O que existe é o sexo, tão sem
sentido, coitado, posto que não é para sentir, é para mostrar(-se), para
desempenhar(-se), para performar(-se) apenas: para assistir, sintetizar,
concluir seguramente, sem percalços. E isso com a desculpa de deixar-se levar
pela própria natureza (parte selvagem), e permitir-se o corpo expressar-se (oh,
liberdade sexual) - o órgão genital expressar-se, querem dizer, o ego
expressar-se, querem dizer, uma maluquice absurda: os animais (salvo raras
exceções) unem-se para procriação, tendo no cio o desejo de perpetuação da
espécie e nós, seres humanos, usamos camisinhas em defesa nada selvagem. Em
defesa, a princípio, de gravidez e doenças indesejadas - seu significado
literal-comercial, no entanto, é também
o signo-metáfora da possibilidade de relações sem riscos, triscos, uma busca
pela abolição do medo, levando tudo à superficialidade segura, não apenas
física, mas também emocional e humana, levando as relações à perda de camadas,
facilitando e empobrecendo-as, inexistindo-as, frias, desconsideradas.

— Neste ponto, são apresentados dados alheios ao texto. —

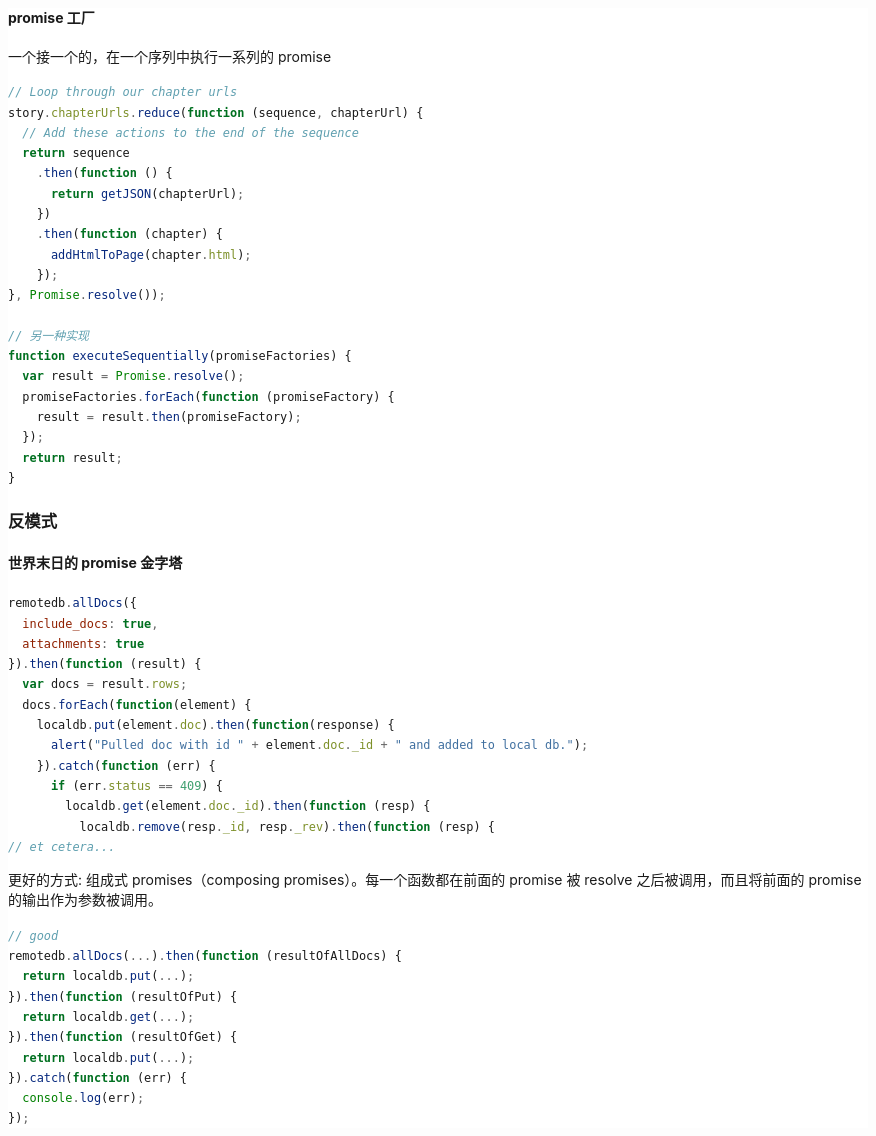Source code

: #### promise 工厂

一个接一个的，在一个序列中执行一系列的 promise

```js
// Loop through our chapter urls
story.chapterUrls.reduce(function (sequence, chapterUrl) {
  // Add these actions to the end of the sequence
  return sequence
    .then(function () {
      return getJSON(chapterUrl);
    })
    .then(function (chapter) {
      addHtmlToPage(chapter.html);
    });
}, Promise.resolve());

// 另一种实现
function executeSequentially(promiseFactories) {
  var result = Promise.resolve();
  promiseFactories.forEach(function (promiseFactory) {
    result = result.then(promiseFactory);
  });
  return result;
}
```

### 反模式

#### 世界末日的 promise 金字塔

```javascript
remotedb.allDocs({
  include_docs: true,
  attachments: true
}).then(function (result) {
  var docs = result.rows;
  docs.forEach(function(element) {
    localdb.put(element.doc).then(function(response) {
      alert("Pulled doc with id " + element.doc._id + " and added to local db.");
    }).catch(function (err) {
      if (err.status == 409) {
        localdb.get(element.doc._id).then(function (resp) {
          localdb.remove(resp._id, resp._rev).then(function (resp) {
// et cetera...
```

更好的方式: 组成式 promises（composing promises）。每一个函数都在前面的 promise 被 resolve 之后被调用，而且将前面的 promise 的输出作为参数被调用。

```javascript
// good
remotedb.allDocs(...).then(function (resultOfAllDocs) {
  return localdb.put(...);
}).then(function (resultOfPut) {
  return localdb.get(...);
}).then(function (resultOfGet) {
  return localdb.put(...);
}).catch(function (err) {
  console.log(err);
});
```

E a liberdade
sexual torna-se, na verdade, um libertar-se a si mesmo das relações sexuais,
sensuais, dos sentidos, dos perigos que há na iminência do outro.
Não quero-preciso explicar-me
diante das doenças sexualmente transmissíveis, não há necessidade de lembrá-los
disso: outros o fazem, e já foi esquecido faz tempo, o medo agora é outro. O
látex nos convenceu que estamos seguros, e que as ações são ações sem
consequências e sem esperanças. Ações puras, como ações selvagens – ah, entendi.